■ **Goal of the exercise**: Find every line below that contains the word "Wall" and copy it out.

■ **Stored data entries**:
****************************************
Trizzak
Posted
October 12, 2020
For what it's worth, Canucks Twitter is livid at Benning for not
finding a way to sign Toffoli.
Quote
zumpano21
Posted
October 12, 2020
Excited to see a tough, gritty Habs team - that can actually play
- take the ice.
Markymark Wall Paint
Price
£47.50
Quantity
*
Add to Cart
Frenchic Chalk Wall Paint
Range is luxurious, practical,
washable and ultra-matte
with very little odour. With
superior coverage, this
****************************************
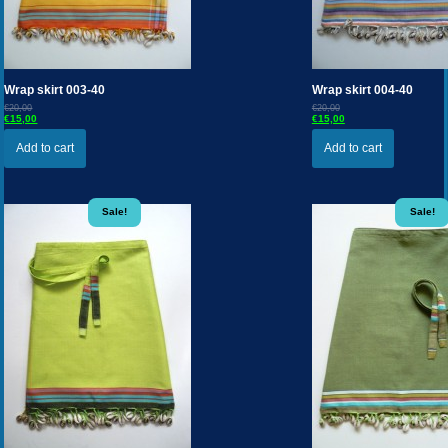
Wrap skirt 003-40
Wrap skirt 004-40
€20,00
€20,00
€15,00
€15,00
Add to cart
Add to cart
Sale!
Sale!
****************************************
■ **Expected output**:
Markymark Wall Paint
Frenchic Chalk Wall Paint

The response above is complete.